Improvements in H2Managing the S in the produced water will lead to less generation of iron sulphide at the top, which will lead to fewer solids entering the flowline with the produced water. With less solids and less oil in the water, fouling has been reduced in the flow line.

Long term durability

For efficient operations, it is essential to prevent fouling and the generation of H2S and iron sulfide in PWRI systems. Innovative technologies applied to the North Sea asset offer opportunities to improve efficiency and minimize waste by reducing the energy required to operate injection pumps, lowering the total cost of operation, helping to improve production gains and avoiding unbudgeted costs.

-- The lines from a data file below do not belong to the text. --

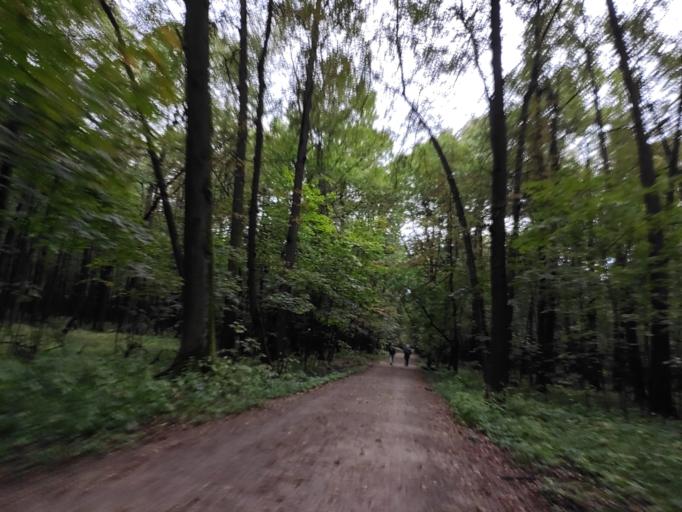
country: RU
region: Moskovskaya
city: Izmaylovo
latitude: 55.7719
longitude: 37.7893
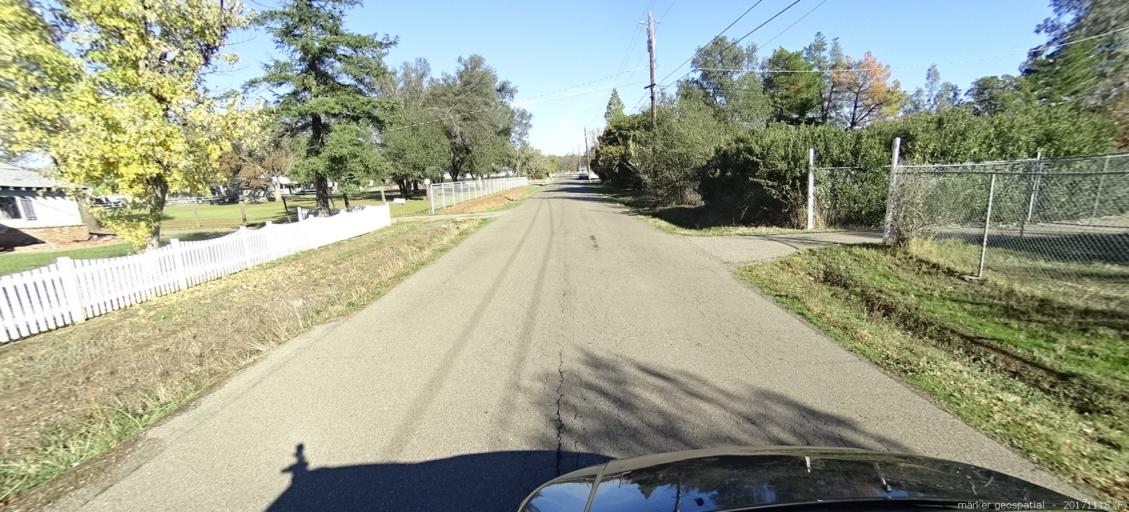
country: US
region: California
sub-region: Shasta County
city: Cottonwood
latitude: 40.3862
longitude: -122.3215
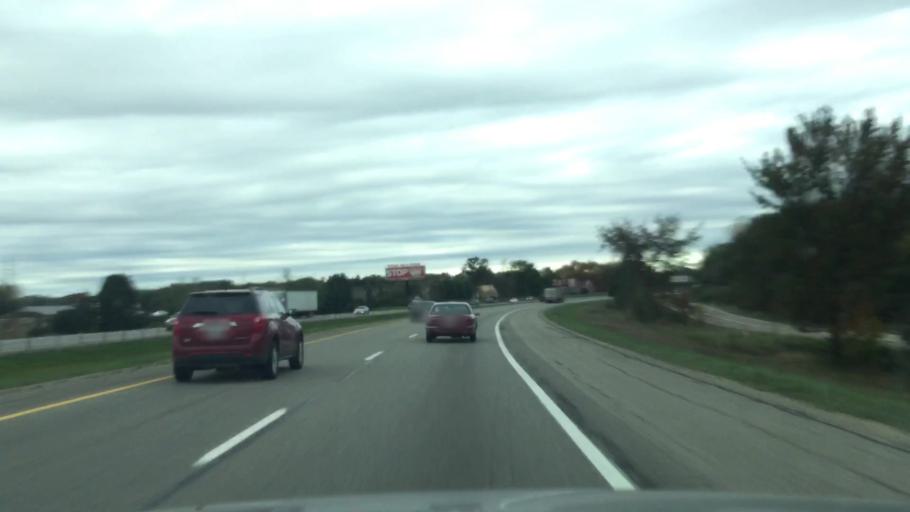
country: US
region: Michigan
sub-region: Livingston County
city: Brighton
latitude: 42.6172
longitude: -83.7461
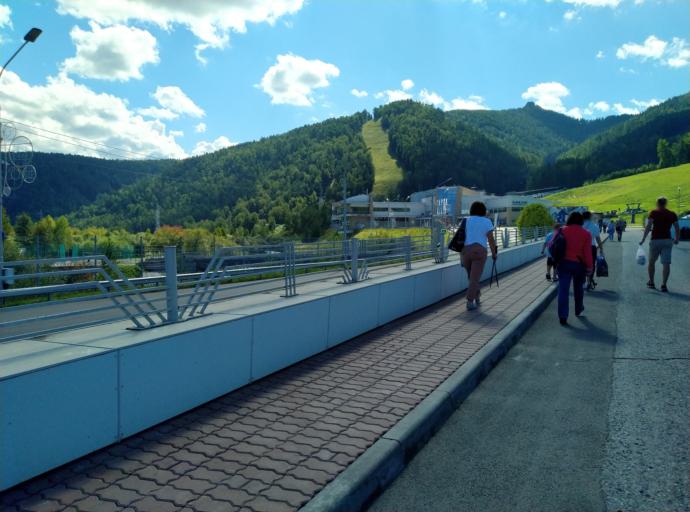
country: RU
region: Krasnoyarskiy
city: Krasnoyarsk
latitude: 55.9633
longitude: 92.7938
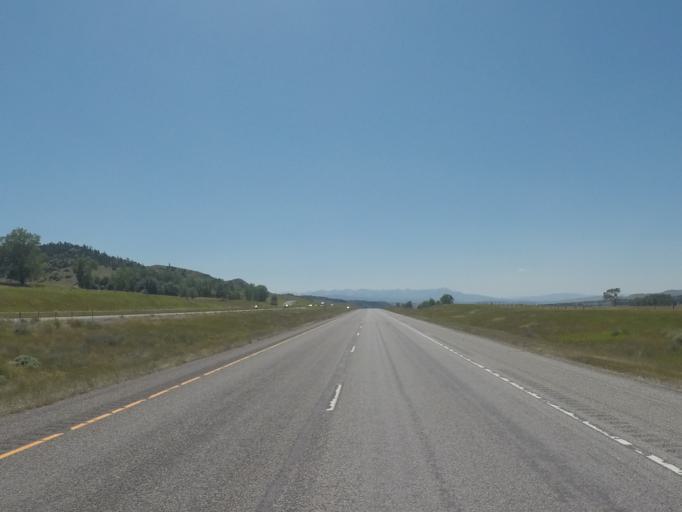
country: US
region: Montana
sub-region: Sweet Grass County
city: Big Timber
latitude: 45.8020
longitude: -110.0259
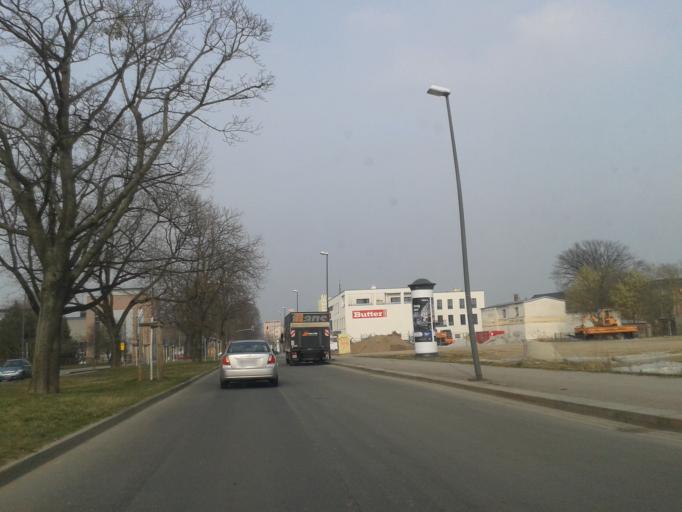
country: DE
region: Saxony
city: Dresden
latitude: 51.0424
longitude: 13.7807
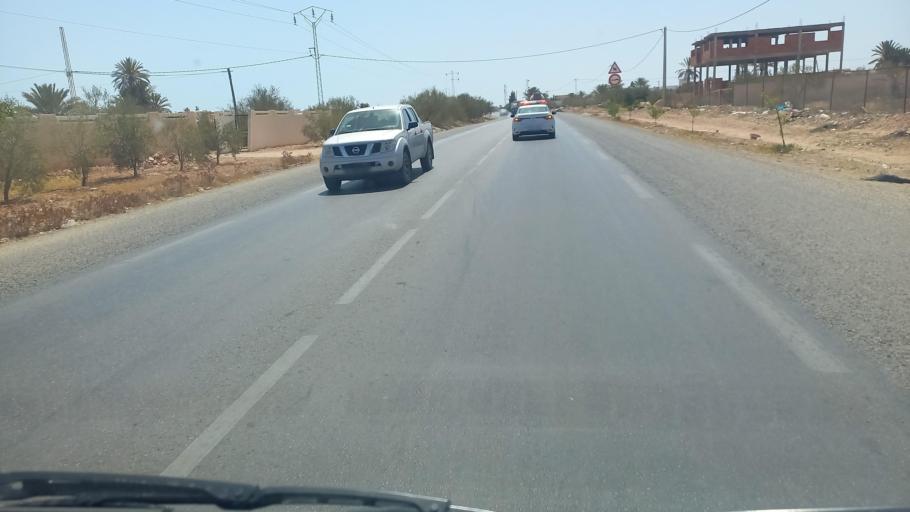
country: TN
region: Madanin
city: Houmt Souk
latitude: 33.8124
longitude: 10.8772
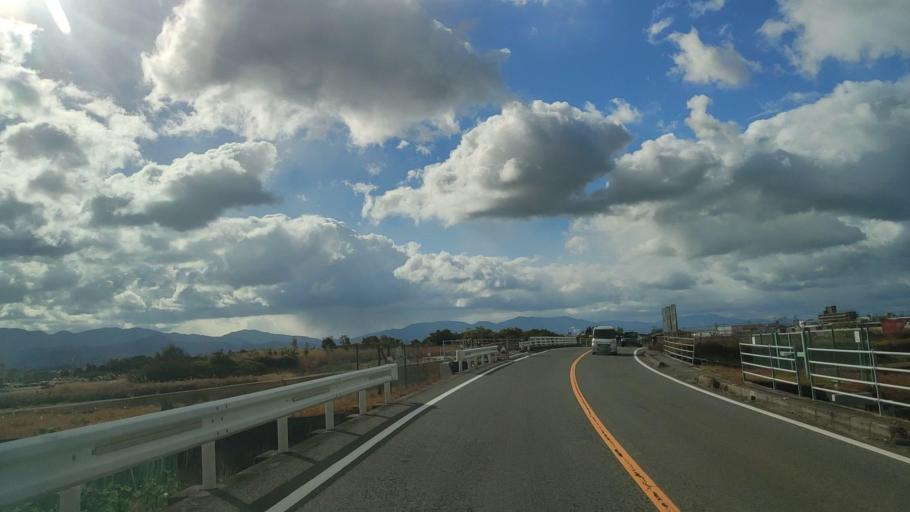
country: JP
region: Ehime
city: Masaki-cho
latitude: 33.8198
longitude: 132.7132
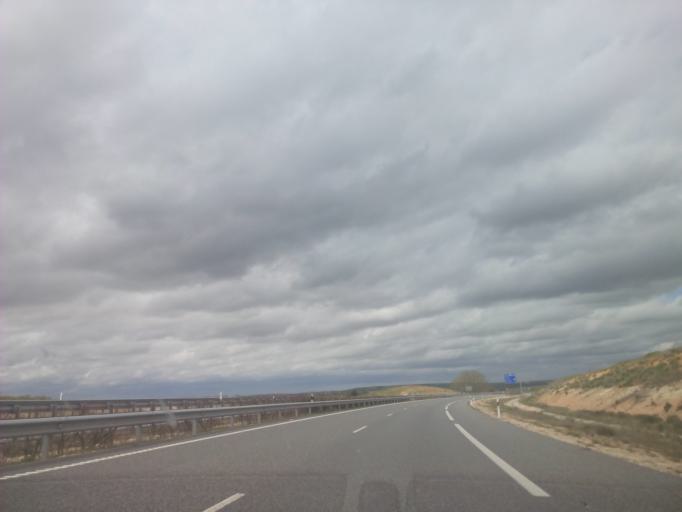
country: ES
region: Castille and Leon
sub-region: Provincia de Salamanca
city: Pelabravo
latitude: 40.9335
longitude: -5.5918
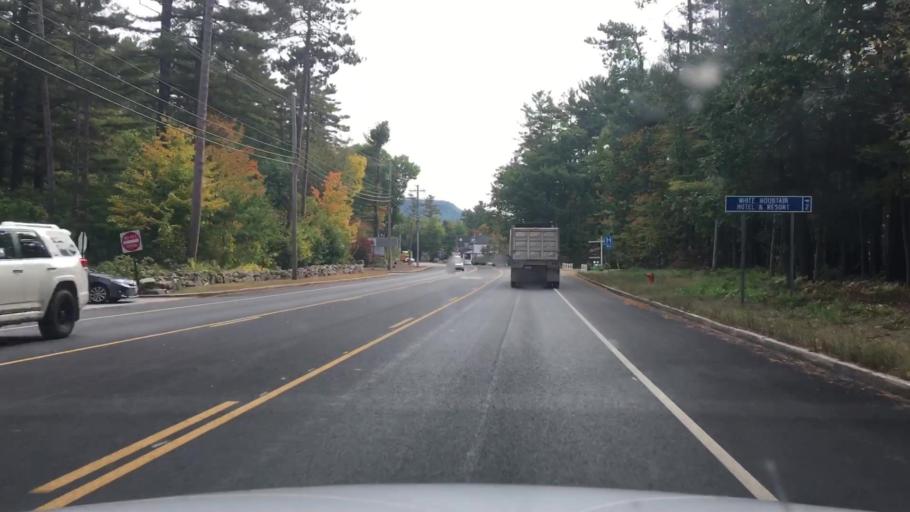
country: US
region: New Hampshire
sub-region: Carroll County
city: North Conway
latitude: 44.0607
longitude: -71.1387
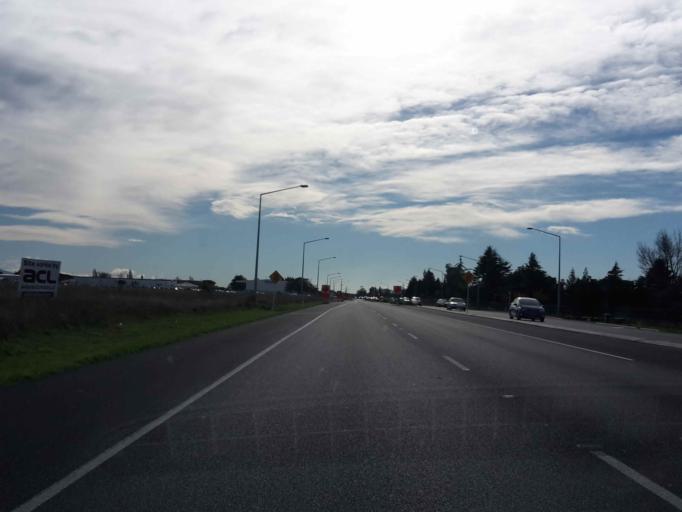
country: NZ
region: Canterbury
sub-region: Selwyn District
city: Prebbleton
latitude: -43.5008
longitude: 172.5452
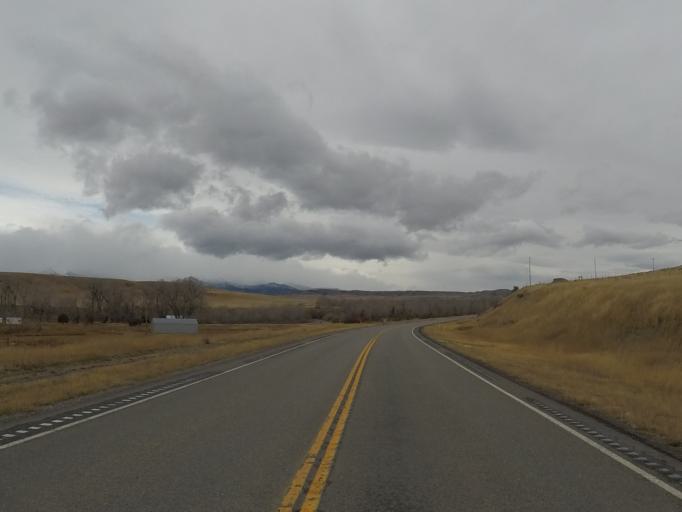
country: US
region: Montana
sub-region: Sweet Grass County
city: Big Timber
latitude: 45.9272
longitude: -109.9836
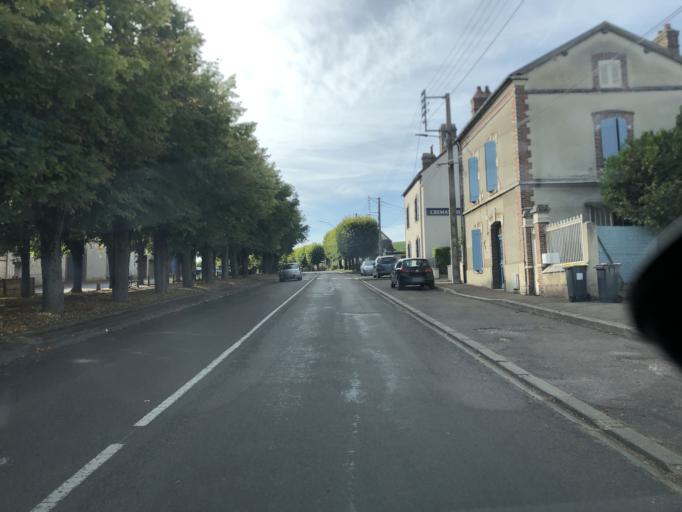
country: FR
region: Bourgogne
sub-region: Departement de l'Yonne
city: Joigny
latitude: 47.9842
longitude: 3.4001
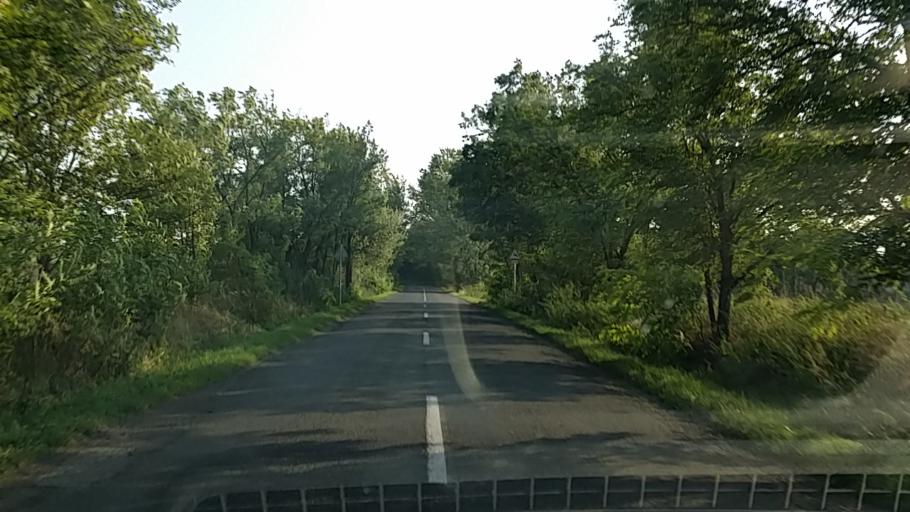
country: HU
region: Nograd
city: Hehalom
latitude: 47.7531
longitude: 19.5780
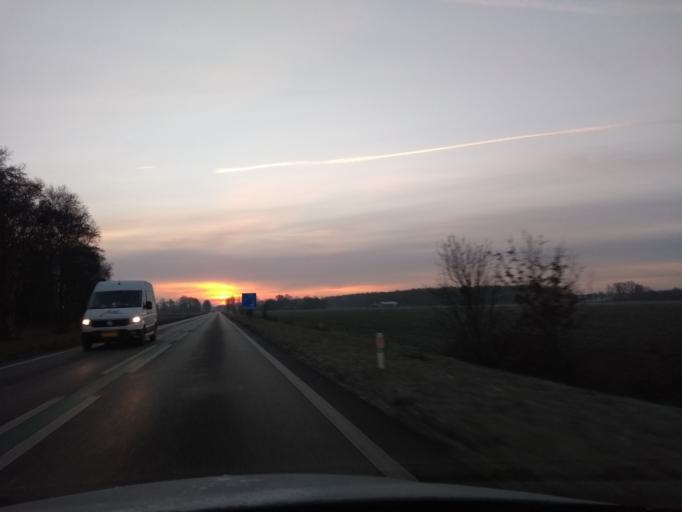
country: NL
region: Friesland
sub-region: Gemeente Gaasterlan-Sleat
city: Balk
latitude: 52.8862
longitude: 5.5920
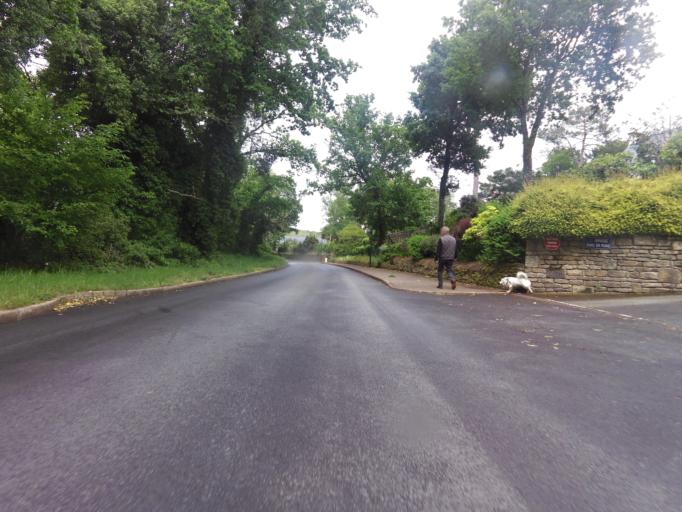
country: FR
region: Brittany
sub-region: Departement du Morbihan
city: Baden
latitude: 47.6201
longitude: -2.9218
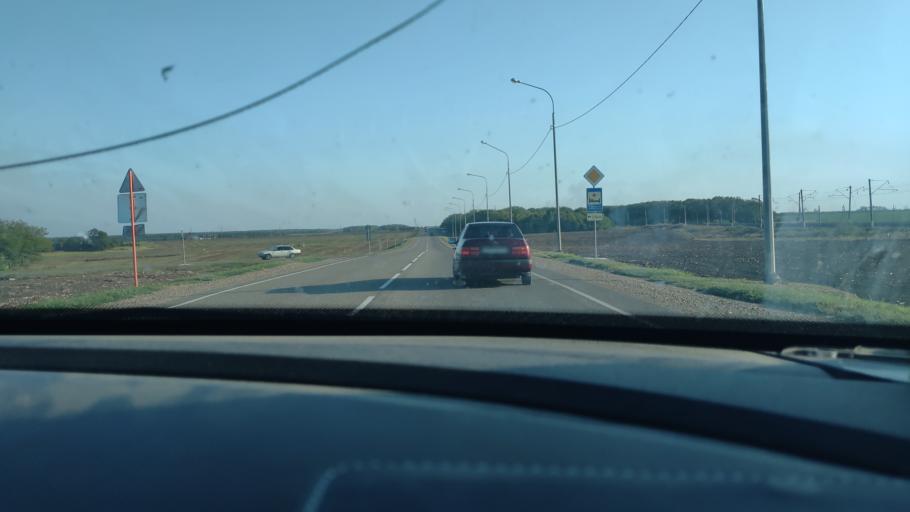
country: RU
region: Krasnodarskiy
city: Novominskaya
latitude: 46.3072
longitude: 38.9306
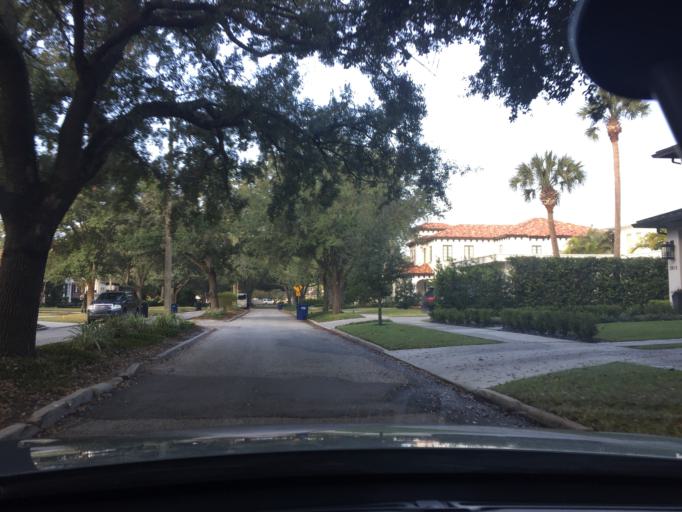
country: US
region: Florida
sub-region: Hillsborough County
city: Tampa
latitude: 27.9349
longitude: -82.4904
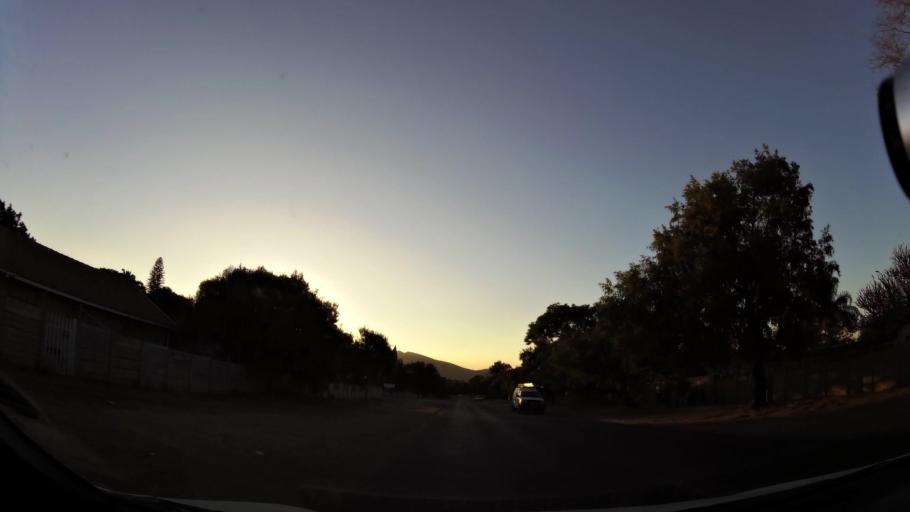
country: ZA
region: North-West
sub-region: Bojanala Platinum District Municipality
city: Rustenburg
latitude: -25.6801
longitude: 27.2202
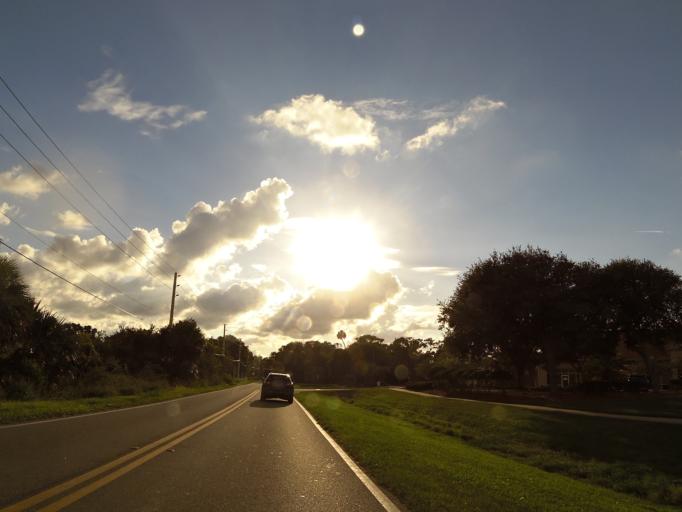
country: US
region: Florida
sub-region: Saint Johns County
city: Palm Valley
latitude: 30.1608
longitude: -81.3611
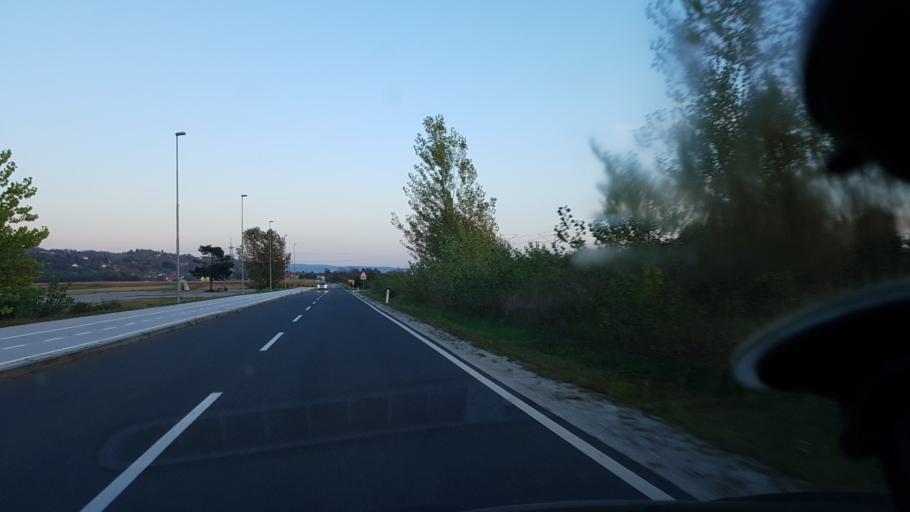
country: HR
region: Zagrebacka
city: Bregana
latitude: 45.8954
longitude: 15.6662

By continuously injecting the custom chemical treatment, a significantly lower volume of chemicals (27,000 litres) was required compared to batch treatment (59,476 litres), improving the carbon footprint of the operation by requiring less product chemicals to manufacture and inject and fewer chemical tanks. to ship (12 versus 26).

References available upon request.

Editor’s Note: This article is an abridged version of SPE-209478-MSD presented at the SPE Oilfield Scale International Conference and Exhibition in May 2022 in Aberdeen, Scotland.